→ What to work on
Swap "chart" for "graph" everywhere in the records below, changing nothing else, and leave the pictures out of your answer.

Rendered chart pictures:
★ ★ ★ ★ ★

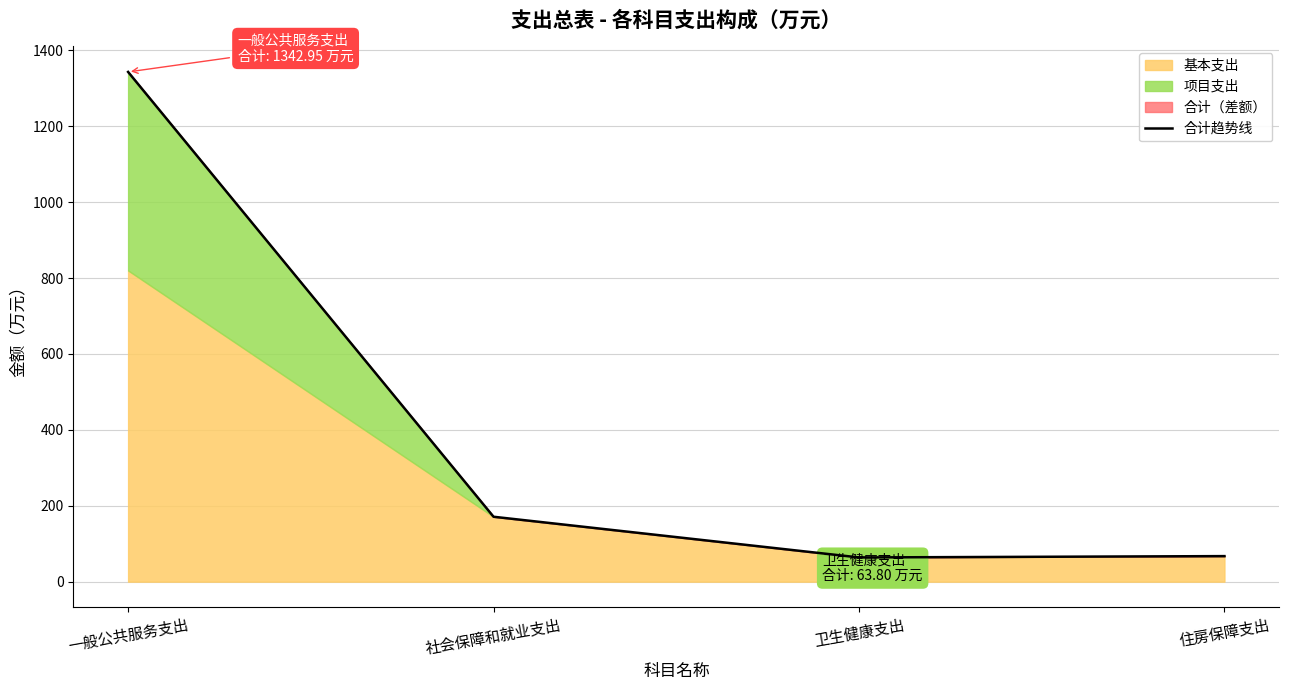

Reading left to right, transcribe all the data shown in this chart.

1342.9	171.0	63.8	67.3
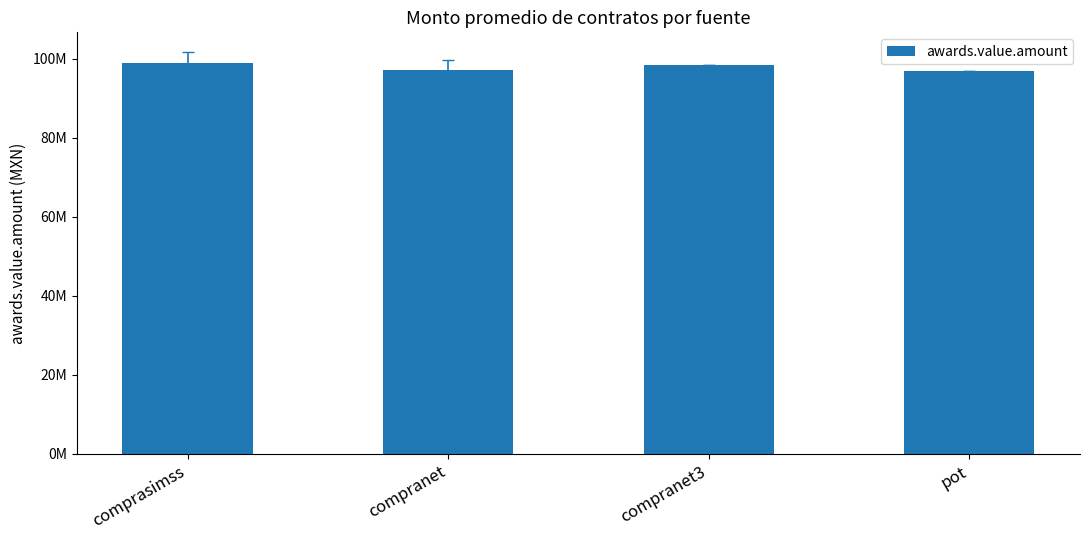

List the labels in order of value, smallest first.

pot, compranet, compranet3, comprasimss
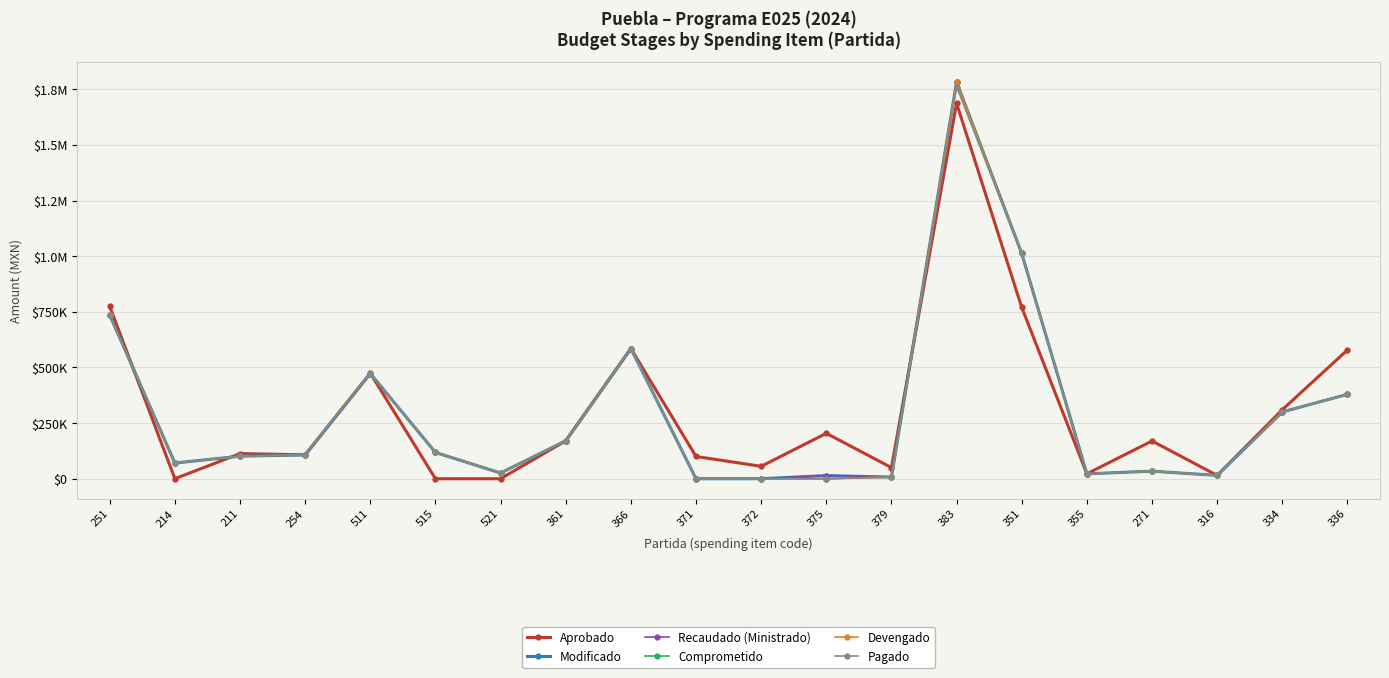

Is this an area chart (filled region under the line)?

No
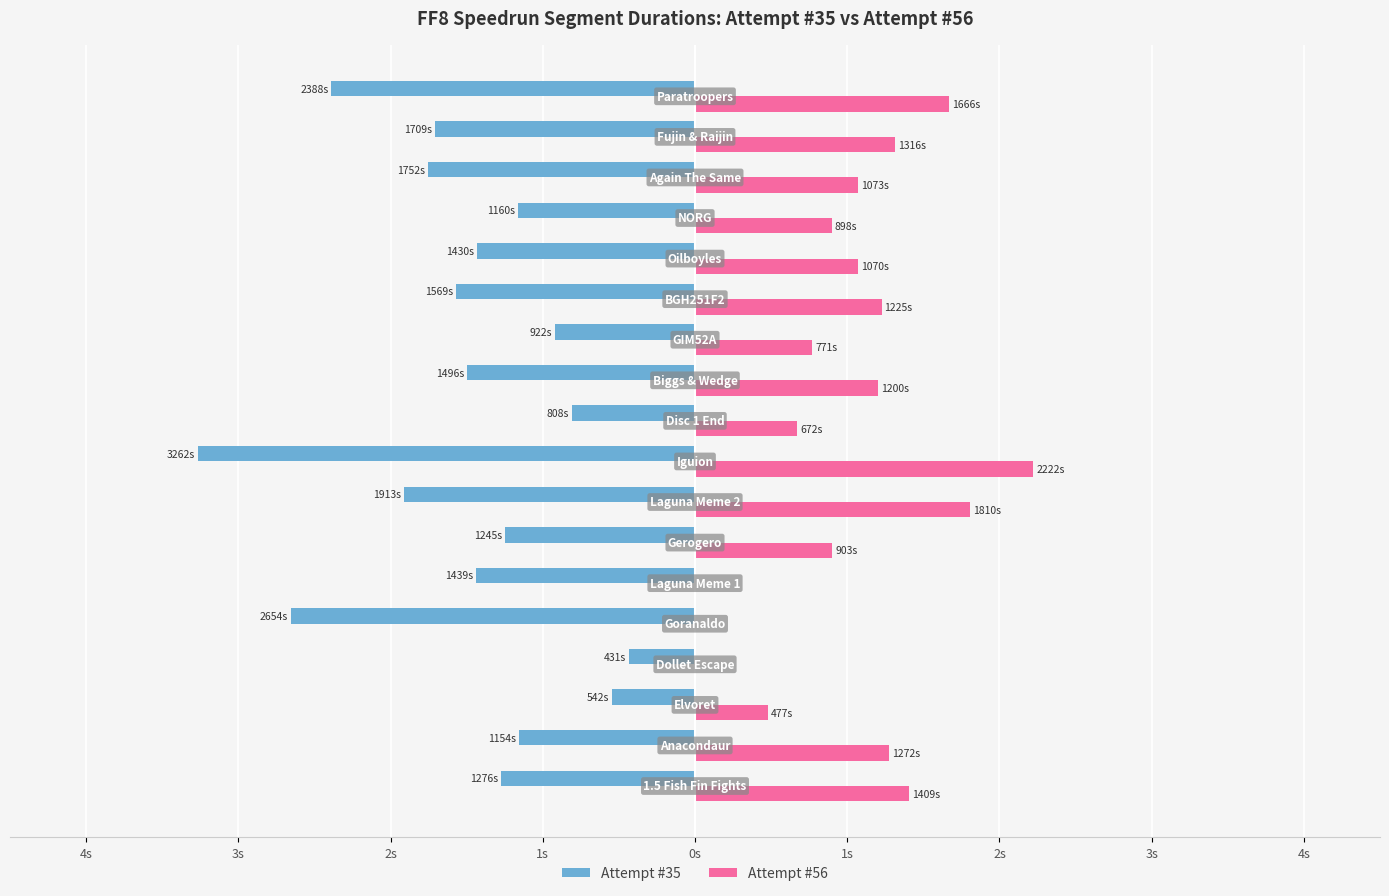

What are all the series names shown in the legend?

Attempt #35, Attempt #56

★ ★ ★ ★ ★

→ Exercise output
Reading left to right, transcribe all the data shown in this graph.

1342.9	171.0	63.8	67.3

List the labels in order of value, smallest first.

pot, compranet, compranet3, comprasimss

Is this an area graph (filled region under the line)?

No

What are all the series names shown in the legend?

Attempt #35, Attempt #56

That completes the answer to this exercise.